-- Records for this task --
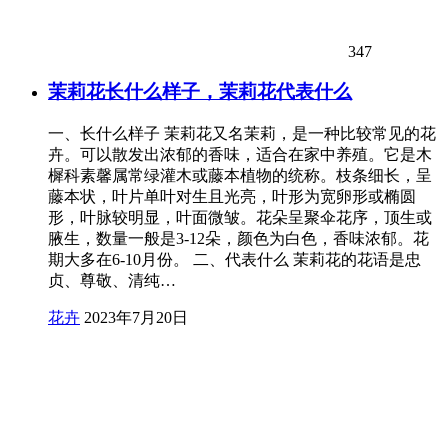
347
茉莉花长什么样子，茉莉花代表什么
一、长什么样子 茉莉花又名茉莉，是一种比较常见的花
卉。可以散发出浓郁的香味，适合在家中养殖。它是木
樨科素馨属常绿灌木或藤本植物的统称。枝条细长，呈
藤本状，叶片单叶对生且光亮，叶形为宽卵形或椭圆
形，叶脉较明显，叶面微皱。花朵呈聚伞花序，顶生或
腋生，数量一般是3-12朵，颜色为白色，香味浓郁。花
期大多在6-10月份。 二、代表什么 茉莉花的花语是忠
贞、尊敬、清纯…
花卉
2023年7月20日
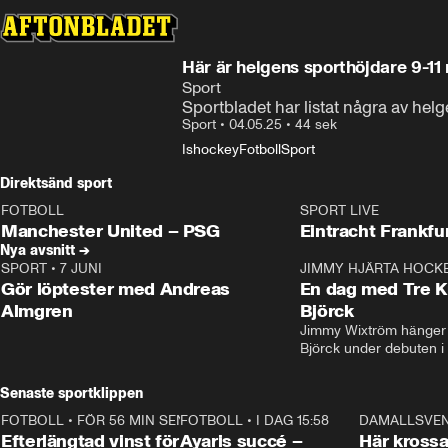
Här är helgens sporthöjdare 9-11
Sport
Sportbladet har listat några av hel
Sport
•
04.05.25
•
44 sek
Ishockey
Fotboll
Sport
Direktsänd sport
FOTBOLL
SPORT LIVE
LIVE
Plus
Plus
Manchester United – PSG
Eintracht Frankfu
Nya avsnitt →
SPORT
•
7 JUNI
16:36
JIMMY HJÄRTA HOCK
Gör löptester med Andreas
En dag med Tre K
Almgren
Björck
Jimmy Wixtröm hänger 
Björck under debuten i
Senaste sportklippen
FOTBOLL
•
FÖR 56 MIN SEN
0:33
FOTBOLL
•
I DAG 15:58
1:03
DAMALLSVE
Efterlängtad vinst för
Ayaris succé –
Här krossa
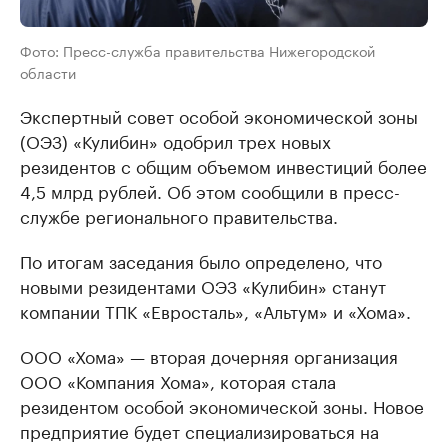
Фото: Пресс-служба правительства Нижегородской
области
Экспертный совет особой экономической зоны
(ОЭЗ) «Кулибин» одобрил трех новых
резидентов с общим объемом инвестиций более
4,5 млрд рублей. Об этом сообщили в пресс-
службе регионального правительства.
По итогам заседания было определено, что
новыми резидентами ОЭЗ «Кулибин» станут
компании ТПК «Евросталь», «Альтум» и «Хома».
ООО «Хома» — вторая дочерняя организация
ООО «Компания Хома», которая стала
резидентом особой экономической зоны. Новое
предприятие будет специализироваться на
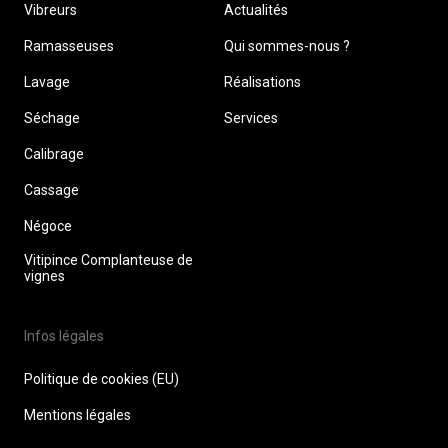
Vibreurs
Actualités
Ramasseuses
Qui sommes-nous ?
Lavage
Réalisations
Séchage
Services
Calibrage
Cassage
Négoce
Vitipince Complanteuse de
vignes
Infos légales
Politique de cookies (EU)
Mentions légales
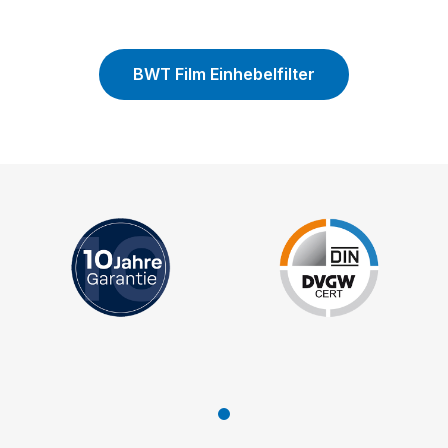
BWT Film Einhebelfilter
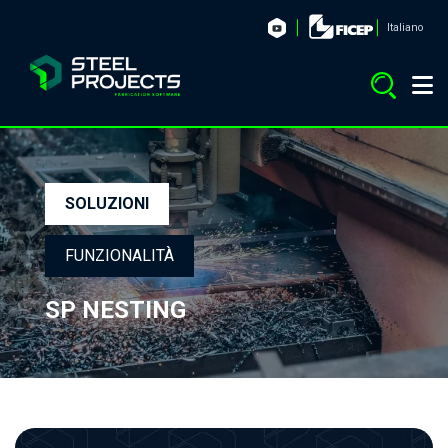
Italiano
SOLUZIONI
FUNZIONALITÀ
SP NESTING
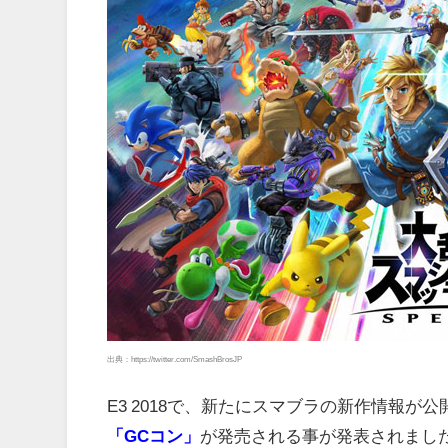
出典：https://twitter.com/SmashBrosJP
E3 2018で、新たにスマブラの新作情報
「GCコン」
が発売される事が発表されまし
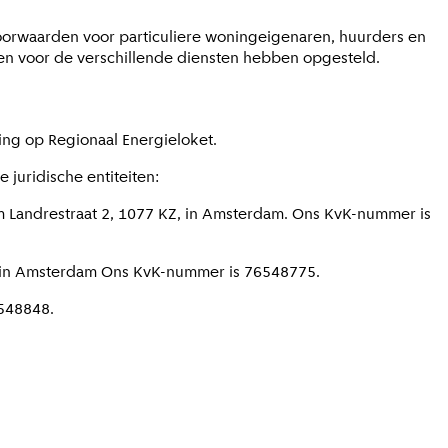
oorwaarden voor particuliere woningeigenaren, huurders en
en voor de verschillende diensten hebben opgesteld.
ing op Regionaal Energieloket.
 juridische entiteiten:
m Landrestraat 2, 1077 KZ, in Amsterdam. Ons KvK-nummer is
KZ, in Amsterdam Ons KvK-nummer is 76548775.
6548848.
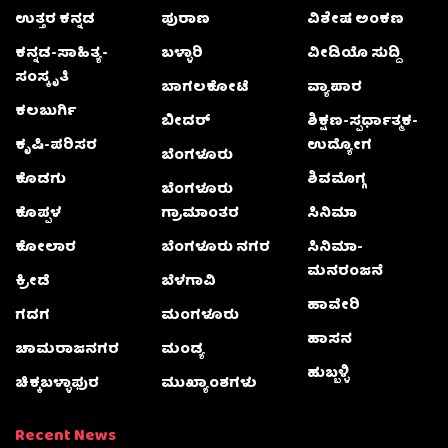
ಉತ್ತರ ಕನ್ನಡ
ಪುರಾಣ
ವಿಶೇಷ ಅಂಕಣ
ಕನ್ನಡ-ಸಾಹಿತ್ಯ-
ಬಳ್ಳಾರಿ
ವೀಡಿಯೊ ಸುದ್ದಿ
ಸಂಸ್ಕೃತಿ
ಬಾಗಲಕೋಟೆ
ವ್ಯಾಪಾರ
ಕಲಬುರ್ಗಿ
ಬೀದರ್
ಶಿಕ್ಷಣ-ಸ್ಪರ್ಧಾತ್ಮಕ-
ಕೃಷಿ-ಪರಿಸರ
ಉದ್ಯೋಗ
ಬೆಂಗಳೂರು
ಕೊಡಗು
ಶಿವಮೊಗ್ಗ
ಬೆಂಗಳೂರು
ಕೊಪ್ಪಳ
ಗ್ರಾಮಾಂತರ
ಸಿನಿಮಾ
ಕೋಲಾರ
ಬೆಂಗಳೂರು ನಗರ
ಸಿನಿಮಾ-
ಮನರಂಜನೆ
ಕ್ರೀಡೆ
ಬೆಳಗಾವಿ
ಹಾವೇರಿ
ಗದಗ
ಮಂಗಳೂರು
ಹಾಸನ
ಚಾಮರಾಜನಗರ
ಮಂಡ್ಯ
ಹುಬ್ಬಳ್ಳಿ
ಚಿಕ್ಕಬಳ್ಳಾಫುರ
ಮುಖ್ಯಾಂಶಗಳು
Recent News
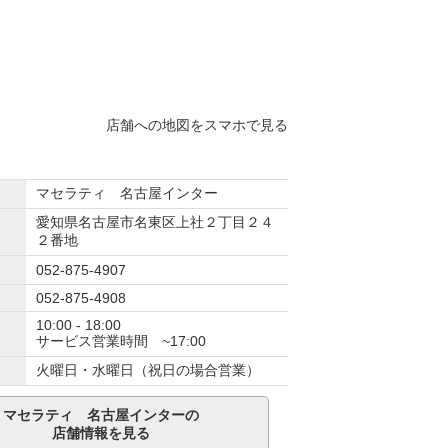
店舗への地図をスマホで見る
マセラティ 名古屋インター
愛知県名古屋市名東区上社２丁目２４
２番地
052-875-4907
052-875-4908
10:00 - 18:00
サービス営業時間 ~17:00
火曜日・水曜日（祝日の場合営業）
マセラティ 名古屋インターの
店舗情報を見る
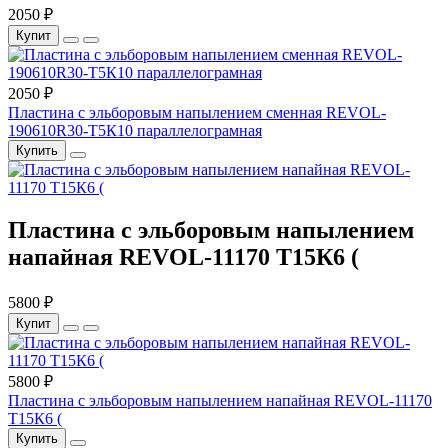
2050 ₽
Купит
2050 ₽
Пластина с эльборовым напылением сменная REVOL-
190610R30-Т5К10 параллелограмная
Купить
Пластина с эльборовым напылением
напайная REVOL-11170 Т15К6 (
5800 ₽
Купит
5800 ₽
Пластина с эльборовым напылением напайная REVOL-11170
Т15К6 (
Купить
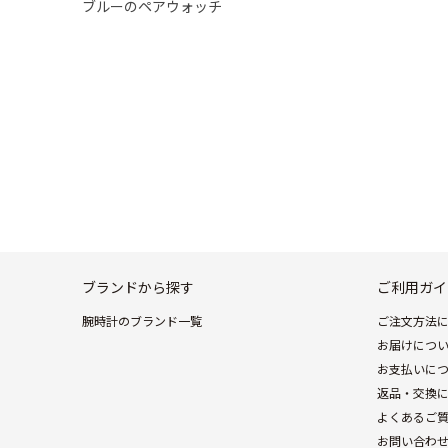
ブルーのペアウォッチ
ブランドから探す
ご利用ガイ
腕時計のブランド一覧
ご注文方法
お届けにつ
お支払いに
返品・交換
よくあるご
お問い合わ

-- Your instructions --
If a record holds a picture, leave the picture out and copy the rest exactly.

-- Exercise solution --
347
茉莉花长什么样子，茉莉花代表什么
一、长什么样子 茉莉花又名茉莉，是一种比较常见的花
卉。可以散发出浓郁的香味，适合在家中养殖。它是木
樨科素馨属常绿灌木或藤本植物的统称。枝条细长，呈
藤本状，叶片单叶对生且光亮，叶形为宽卵形或椭圆
形，叶脉较明显，叶面微皱。花朵呈聚伞花序，顶生或
腋生，数量一般是3-12朵，颜色为白色，香味浓郁。花
期大多在6-10月份。 二、代表什么 茉莉花的花语是忠
贞、尊敬、清纯…
花卉
2023年7月20日
Här är helgens sporthöjdare 9-11
Sport
Sportbladet har listat några av hel
Sport
•
04.05.25
•
44 sek
Ishockey
Fotboll
Sport
Direktsänd sport
FOTBOLL
SPORT LIVE
LIVE
Plus
Plus
Manchester United – PSG
Eintracht Frankfu
Nya avsnitt →
SPORT
•
7 JUNI
16:36
JIMMY HJÄRTA HOCK
Gör löptester med Andreas
En dag med Tre K
Almgren
Björck
Jimmy Wixtröm hänger 
Björck under debuten i
Senaste sportklippen
FOTBOLL
•
FÖR 56 MIN SEN
0:33
FOTBOLL
•
I DAG 15:58
1:03
DAMALLSVE
Efterlängtad vinst för
Ayaris succé –
Här krossa
Фото: Пресс-служба правительства Нижегородской
области
Экспертный совет особой экономической зоны
(ОЭЗ) «Кулибин» одобрил трех новых
резидентов с общим объемом инвестиций более
4,5 млрд рублей. Об этом сообщили в пресс-
службе регионального правительства.
По итогам заседания было определено, что
новыми резидентами ОЭЗ «Кулибин» станут
компании ТПК «Евросталь», «Альтум» и «Хома».
ООО «Хома» — вторая дочерняя организация
ООО «Компания Хома», которая стала
резидентом особой экономической зоны. Новое
предприятие будет специализироваться на
Vibreurs
Actualités
Ramasseuses
Qui sommes-nous ?
Lavage
Réalisations
Séchage
Services
Calibrage
Cassage
Négoce
Vitipince Complanteuse de
vignes
Infos légales
Politique de cookies (EU)
Mentions légales
BWT Film Einhebelfilter
Italiano
SOLUZIONI
FUNZIONALITÀ
SP NESTING
出典：https://twitter.com/SmashBrosJP
E3 2018で、新たにスマブラの新作情報
「GCコン」
が発売される事が発表されまし
oorwaarden voor particuliere woningeigenaren, huurders en
en voor de verschillende diensten hebben opgesteld.
ing op Regionaal Energieloket.
 juridische entiteiten:
m Landrestraat 2, 1077 KZ, in Amsterdam. Ons KvK-nummer is
KZ, in Amsterdam Ons KvK-nummer is 76548775.
6548848.
ಉತ್ತರ ಕನ್ನಡ
ಪುರಾಣ
ವಿಶೇಷ ಅಂಕಣ
ಕನ್ನಡ-ಸಾಹಿತ್ಯ-
ಬಳ್ಳಾರಿ
ವೀಡಿಯೊ ಸುದ್ದಿ
ಸಂಸ್ಕೃತಿ
ಬಾಗಲಕೋಟೆ
ವ್ಯಾಪಾರ
ಕಲಬುರ್ಗಿ
ಬೀದರ್
ಶಿಕ್ಷಣ-ಸ್ಪರ್ಧಾತ್ಮಕ-
ಕೃಷಿ-ಪರಿಸರ
ಉದ್ಯೋಗ
ಬೆಂಗಳೂರು
ಕೊಡಗು
ಶಿವಮೊಗ್ಗ
ಬೆಂಗಳೂರು
ಕೊಪ್ಪಳ
ಗ್ರಾಮಾಂತರ
ಸಿನಿಮಾ
ಕೋಲಾರ
ಬೆಂಗಳೂರು ನಗರ
ಸಿನಿಮಾ-
ಮನರಂಜನೆ
ಕ್ರೀಡೆ
ಬೆಳಗಾವಿ
ಹಾವೇರಿ
ಗದಗ
ಮಂಗಳೂರು
ಹಾಸನ
ಚಾಮರಾಜನಗರ
ಮಂಡ್ಯ
ಹುಬ್ಬಳ್ಳಿ
ಚಿಕ್ಕಬಳ್ಳಾಫುರ
ಮುಖ್ಯಾಂಶಗಳು
Recent News
店舗への地図をスマホで見る
マセラティ 名古屋インター
愛知県名古屋市名東区上社２丁目２４
２番地
052-875-4907
052-875-4908
10:00 - 18:00
サービス営業時間 ~17:00
火曜日・水曜日（祝日の場合営業）
マセラティ 名古屋インターの
店舗情報を見る
2050 ₽
Купит
2050 ₽
Пластина с эльборовым напылением сменная REVOL-
190610R30-Т5К10 параллелограмная
Купить
Пластина с эльборовым напылением
напайная REVOL-11170 Т15К6 (
5800 ₽
Купит
5800 ₽
Пластина с эльборовым напылением напайная REVOL-11170
Т15К6 (
Купить
ブルーのペアウォッチ
ブランドから探す
ご利用ガイ
腕時計のブランド一覧
ご注文方法
お届けにつ
お支払いに
返品・交換
よくあるご
お問い合わ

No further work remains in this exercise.